Going No-Poo: the Ideal Low-Maintenance Hair Routine for Travellers?

When I first heard about the no-poo movement, I was skeptical. The idea is that you don't wash your hair with shampoo. Initially I thought my hair would be dirty, greasy and smelly! But when I looked into it further, I found it so intriguing that I had to give it a try.
So what are the benefits? Your hair retains its natural oils and as a result your hair becomes more full-bodied and healthy looking. Not only that, but you can save a lot of time when you don't have to wash, dry and style your hair every day. 
No-poo doesn't mean that you never wash your hair. Rather, when want to 'wash' your hair, in the shower you scrub your scalp with only water. Some people also use natural cleansers such as a little bit of cider vinegar mixed with water, or shampoos that don't contain sulfates (these are what make it into a lather). 
During my experiment, I discovered several things that you should know before trying it yourself:

1. It may take some time for you to be able to work up to going entirely no-poo. If you wash your hair every day, it might take a while! You'll first need to make the change to washing your hair every other day, and once it doesn't become greasy anymore, wash it twice a week. I was already at the twice a week stage, so it was easy to move directly to no-poo. 

2. If you don't have very short hair, you will need to move the oil throughout your hair. Because oil is produced on the scalp, the rest of the hair cannot benefit unless you somehow distribute it down the length of he hair. I did my research and purchased a boar bristle brush from my local pharmacy. Note that if you have thick hair, you will need to get the brush that has plastic throughout the bristles, otherwise it won't go all the way through your hair. Every 2-3 days I would brush my hair working from the scalp through to the ends. I did this upright and then flipped my hair over to get the underside as well. When you do this, you'll see results quite quickly - your hair will look shinier! This takes some time (around ten minutes to do it properly), but it makes a world of difference. 

3. After a couple of months you may want to use conditioner or some other nice-smelling product. Once I was around the two-month mark, I noticed that my hair smelled a little bit musty. It wasn't a bad smell, but it also wasn't ideal and I thought it would get stronger. It was at this point that I bought conditioner (which I hated) and a shampoo bar from Lush Cosmetics. These shampoo bars contain only a tiny bit of sulfates, and I found that these worked well for me. When washing with the bar every two weeks, my hair was smelling fresh again and feeling great, because the bar didn't strip the oils like normal shampoos. 
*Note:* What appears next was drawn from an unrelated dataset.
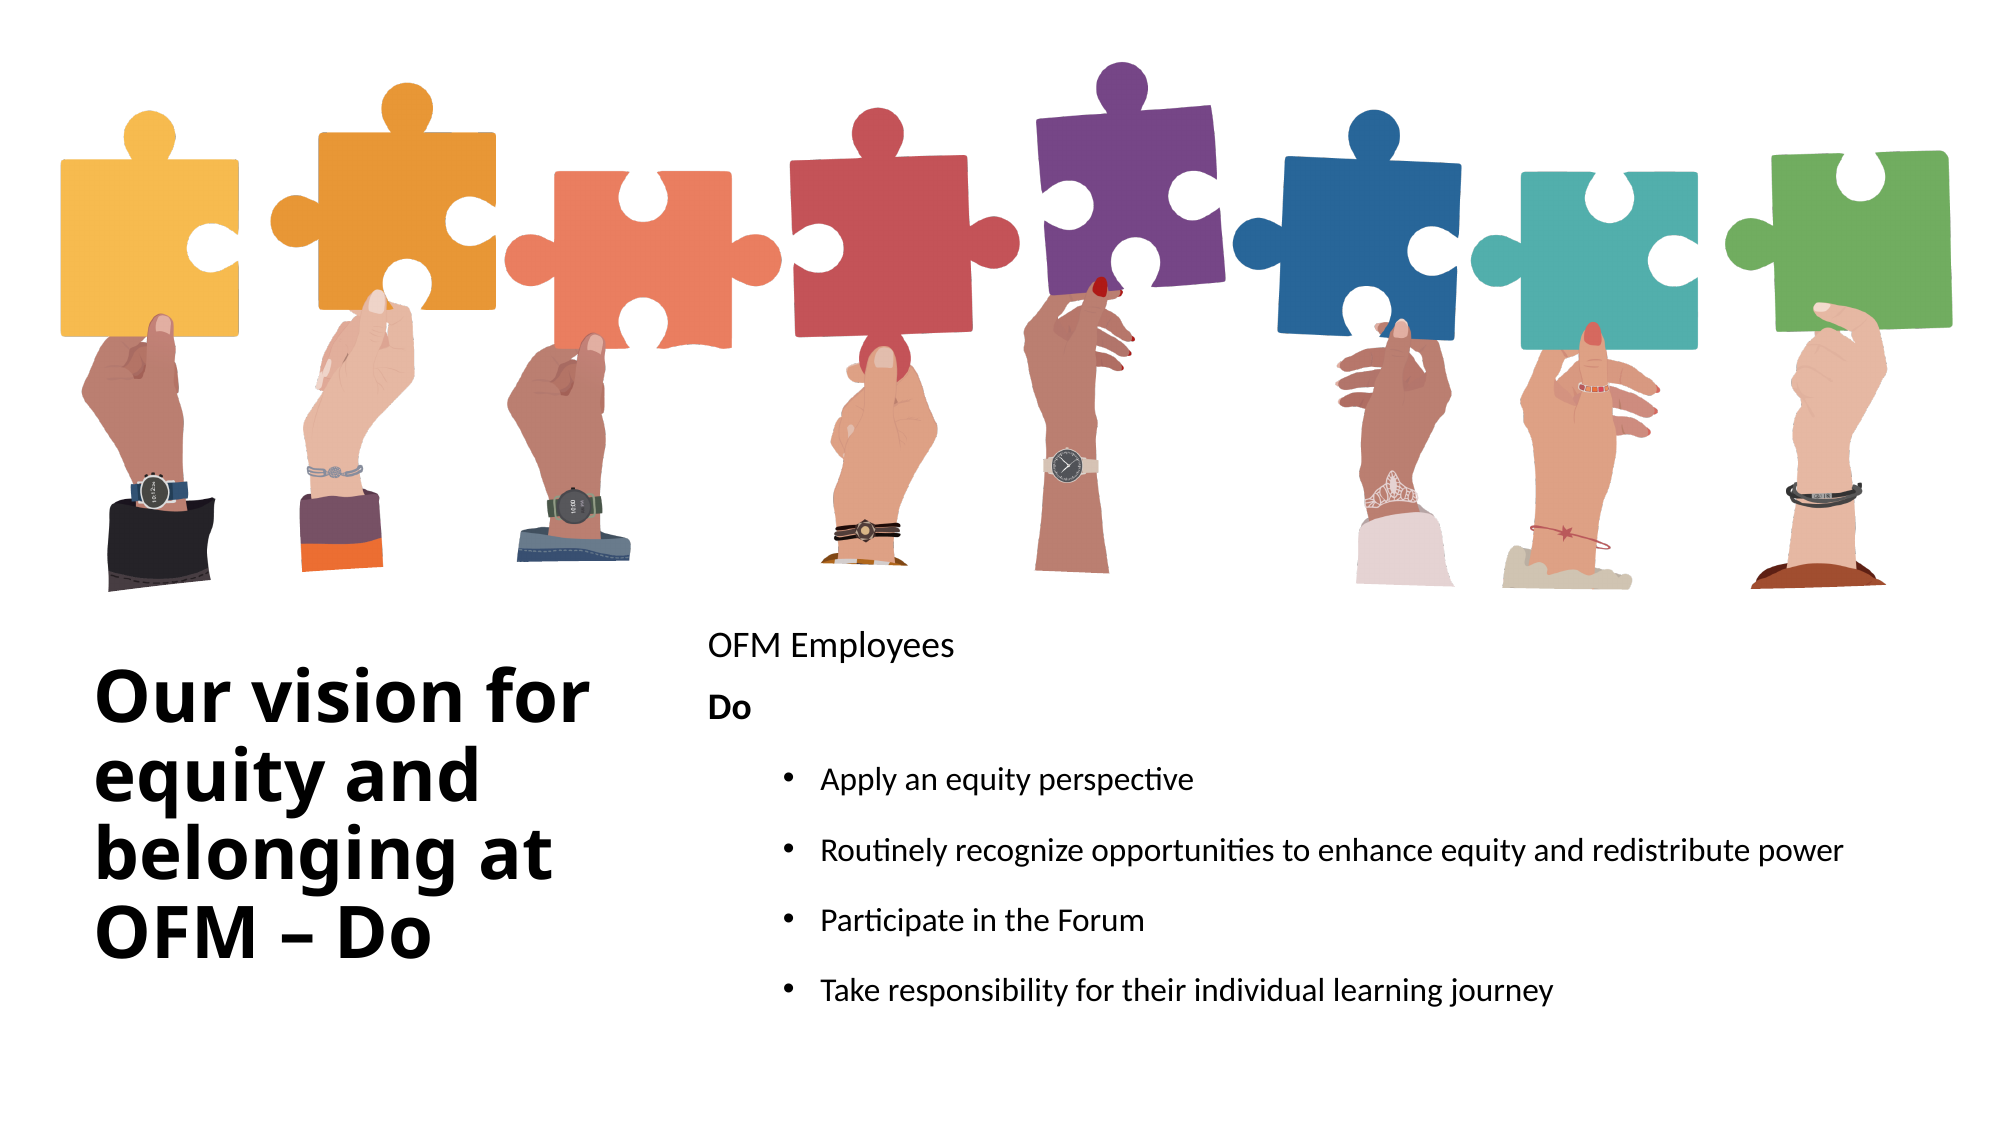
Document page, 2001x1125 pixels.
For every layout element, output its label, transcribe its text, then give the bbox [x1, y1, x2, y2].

4. If you do strenuous exercise, no-poo might not be right for you. The reason I had to finally end my experiment and go back to washing with shampoo was that I began a gym regimen. I was producing a considerable amount of sweat, and that includes my scalp. I found that my hair was becoming greasy again, and I needed to use my Lush shampoo bar 2-3 times a week. The same might also be true for places with extremely high temperatures. 

Since travelling again, I have fallen into a routine of washing my hair about once a week with normal shampoo. This is purely for practical purposes - my partner and I had limited bag space so taking one bottle of shampoo was easier than adding a shampoo bar and a boar bristle brush. However, if you aren't confined to strict sized backpacks, give it a try! My hair definitely had more volume and was less frizzy when I was on the no-poo routine. 
I highly recommend checking out where I first learned about the phenomenon. There's a community of people there who are all on the no-poo journey, and as everyone's hair is different it's a great place to ask questions and see what works for others. 

Have you considered going no-poo? What are you waiting for?!